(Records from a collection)

★ ★ ★ ★ ★

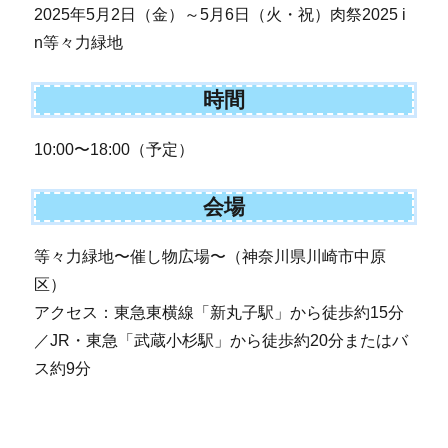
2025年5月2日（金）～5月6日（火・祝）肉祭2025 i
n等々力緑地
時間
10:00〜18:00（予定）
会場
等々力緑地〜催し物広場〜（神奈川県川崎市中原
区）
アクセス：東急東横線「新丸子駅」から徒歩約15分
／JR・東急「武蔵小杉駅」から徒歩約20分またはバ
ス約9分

★ ★ ★ ★ ★

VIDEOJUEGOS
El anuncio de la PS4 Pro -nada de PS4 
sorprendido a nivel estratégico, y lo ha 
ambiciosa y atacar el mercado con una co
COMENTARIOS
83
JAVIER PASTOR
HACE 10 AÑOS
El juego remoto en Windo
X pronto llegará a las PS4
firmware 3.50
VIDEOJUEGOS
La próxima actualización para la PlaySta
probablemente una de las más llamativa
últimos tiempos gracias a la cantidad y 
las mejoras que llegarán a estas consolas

★ ★ ★ ★ ★

**Your objective:** Go to the line with "La próxima actualización para la PlaySta" in the entries above and repeat every line from there through the line with "las mejoras que llegarán a estas consolas", exactly and with no other text.

**Written solution:**
La próxima actualización para la PlaySta
probablemente una de las más llamativa
últimos tiempos gracias a la cantidad y 
las mejoras que llegarán a estas consolas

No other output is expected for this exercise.